Sr. N Questions Et de façon plus personnelle comment la sculpture a croisé votre ministère de prêtre ?

G. D. L'autre obstacle, si je puis dire : c'est le débordement rencontré face à une évolution pastorale due au départ des prêtres. Le lien entre la sculpture et la parole, ma recherche étant comment annoncer l'évangile ? Comment faire face à la modernité et aux nouveaux modes de pensées ? Accueil du neuf, par exemple au collège : les mathématiques modernes, la biologie (dissection des grenouilles), la perspective économique en géographie …

Sr. N Qu'est-ce qui vous tient à cœur, aujourd'hui, dans votre travail ?

G. D. Je dirais le lien entre le "voir" (la sculpture) et le "dire" (la parole biblique) : " Dis-moi voir ? " Le lien entre le regard et la parole.
Le "dire", non comme un texte, mais comme une relation (voir tout le chemin que doit faire l'enfant pour entrer dans un texte dans l'apprentissage de la lecture).
Le "voir" comme mode de connaissance et d'accès à la parole biblique, dans une relation vivante.

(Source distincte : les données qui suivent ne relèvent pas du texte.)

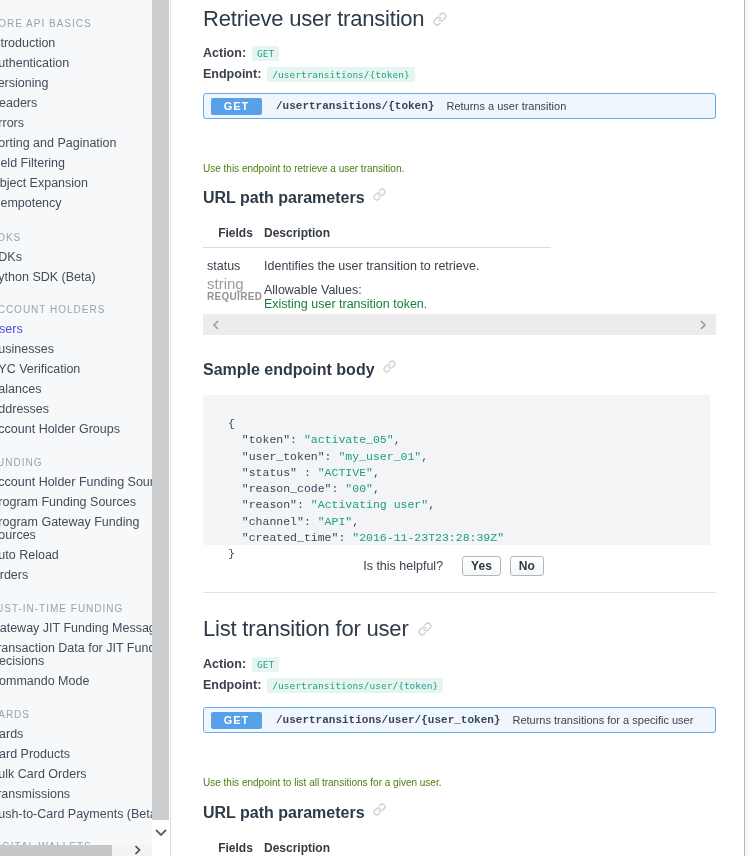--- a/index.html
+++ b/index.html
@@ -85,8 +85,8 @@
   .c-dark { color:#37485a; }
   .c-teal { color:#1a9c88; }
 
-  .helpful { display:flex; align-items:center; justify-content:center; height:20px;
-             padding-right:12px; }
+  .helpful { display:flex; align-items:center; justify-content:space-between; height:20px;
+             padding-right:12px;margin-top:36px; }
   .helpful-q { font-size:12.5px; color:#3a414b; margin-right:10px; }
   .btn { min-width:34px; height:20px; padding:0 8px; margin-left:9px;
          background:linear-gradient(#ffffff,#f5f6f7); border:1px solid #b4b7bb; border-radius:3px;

Sr. N Vous nous avez parlé de votre terre, comme une plongée dans l'art roman avec des hauts lieux comme Tournus et Cluny. C'est normal que cette époque vous inspire, par sa proximité géographique ; mais qu'ajouter encore ?

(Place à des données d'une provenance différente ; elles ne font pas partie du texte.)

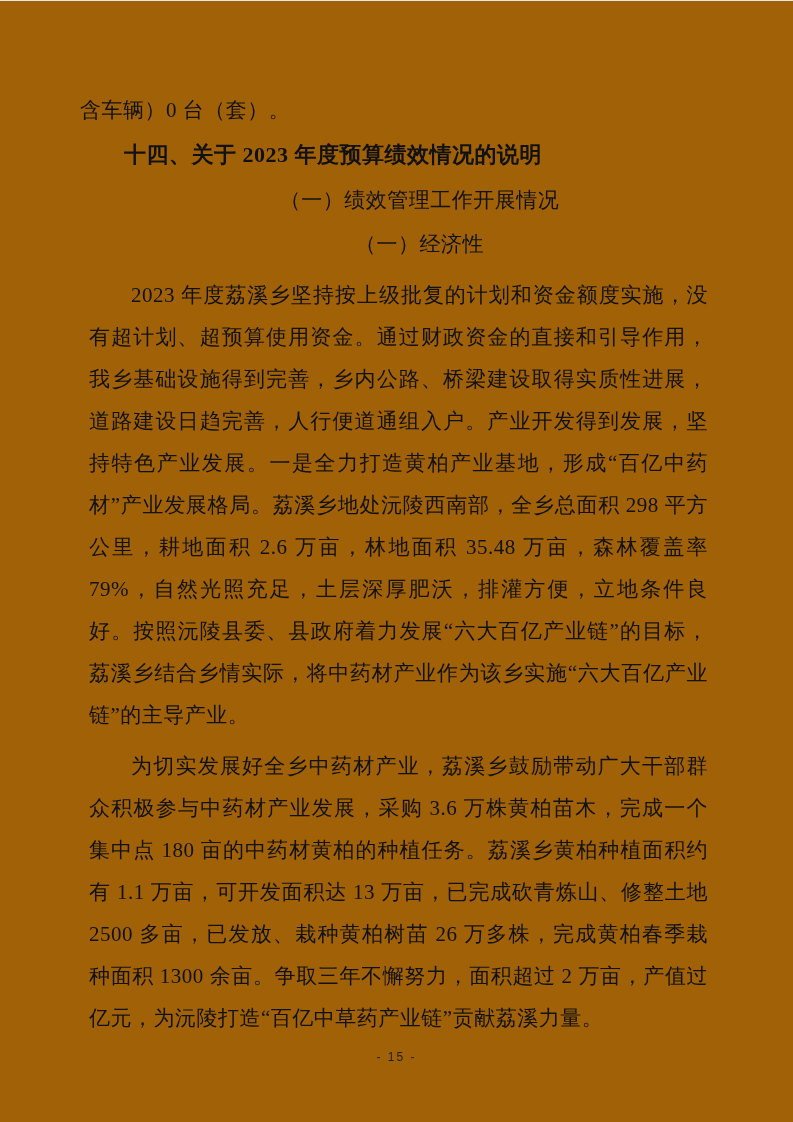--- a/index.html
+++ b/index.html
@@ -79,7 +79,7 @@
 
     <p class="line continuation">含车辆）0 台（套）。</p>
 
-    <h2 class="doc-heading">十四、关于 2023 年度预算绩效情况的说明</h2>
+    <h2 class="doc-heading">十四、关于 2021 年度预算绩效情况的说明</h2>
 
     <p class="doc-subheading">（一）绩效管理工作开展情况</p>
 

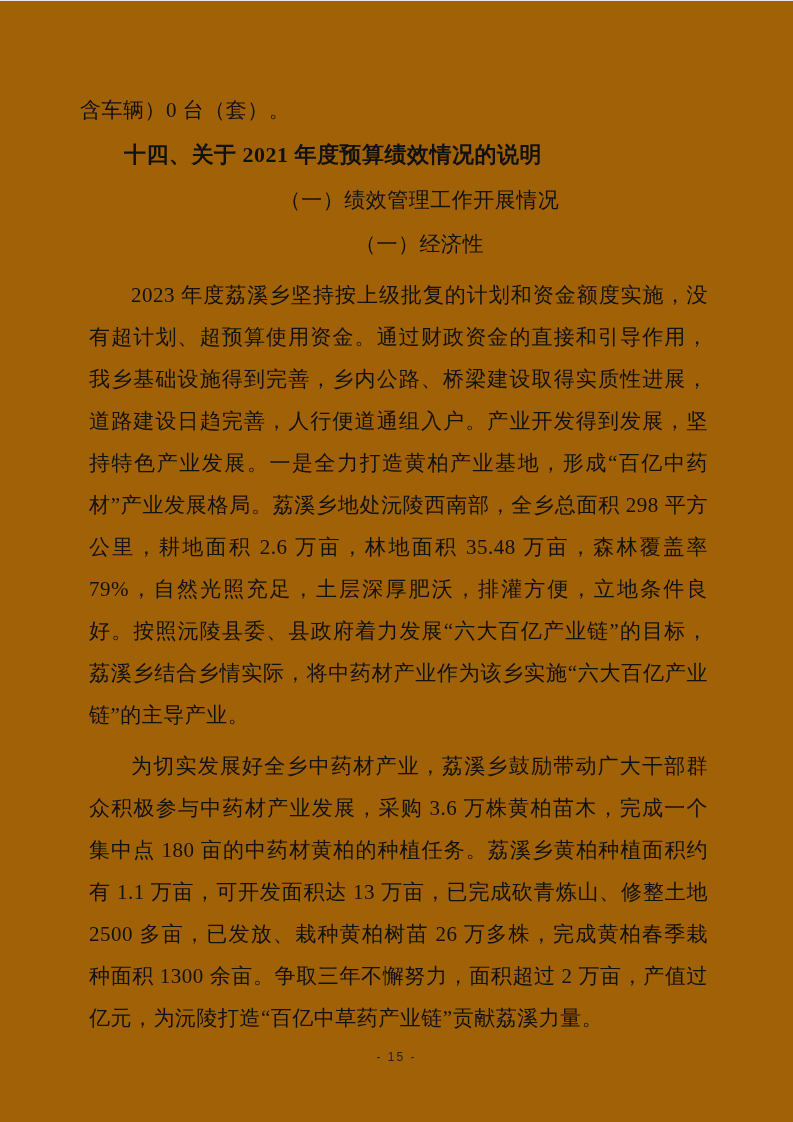--- a/index.html
+++ b/index.html
@@ -66,7 +66,7 @@
     bottom: 58px;
     text-align: center;
     font-family: "Liberation Sans", "DejaVu Sans", sans-serif;
-    font-size: 12px;
+    font-size: 16px;
     color: #222222;
     letter-spacing: 2px;
   }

G. D. Toujours dans ce lien entre la parole et le regard. La forme du récit dans l'art roman, qu'il soit évangélique ou biblique, rejoint encore et toujours cette préoccupation d'annonce d'une parole. Dans cette les tableaux d'Angelico Surchamp, le thème est l'annonce des mystères joyeux (Annonciation, Visitation, Nativité).
Les disproportions dans l'art roman, comme pour cette Vierge "colonne" à l'enfant, fait partie du sens que l'on veut transmettre.

Sr. N Quels sont vos outils, les matériaux que vous utilisez ?

G. D. Le racloir (utilisé comme rabot et non comme outil à poncer).
La mailloche, ciseau à bois.
Le burin (en V) utilisé comme graveur, il faut le pousser avec une pression de la main. C'est la technique de Rembrandt qui sculptait dans le bois franc (très dur) plutôt que de graver dans le fil. Pour les bois : bois de ronce, d'érable, de chêne …

Sr. N Qu'est-ce qui vient en premier : la forme ou la parole ?

G. D. Le bois induit déjà le dessin, le racloir laisse apparaître des lignes. Dans ce dessin d'oiseau, par exemple, le visuel a appelé la Parole de l'Écriture : " L'Esprit qui repose ". J'ai pu voir cette parole, la comprendre mieux, et peut-être la rendre accessible aux visiteurs.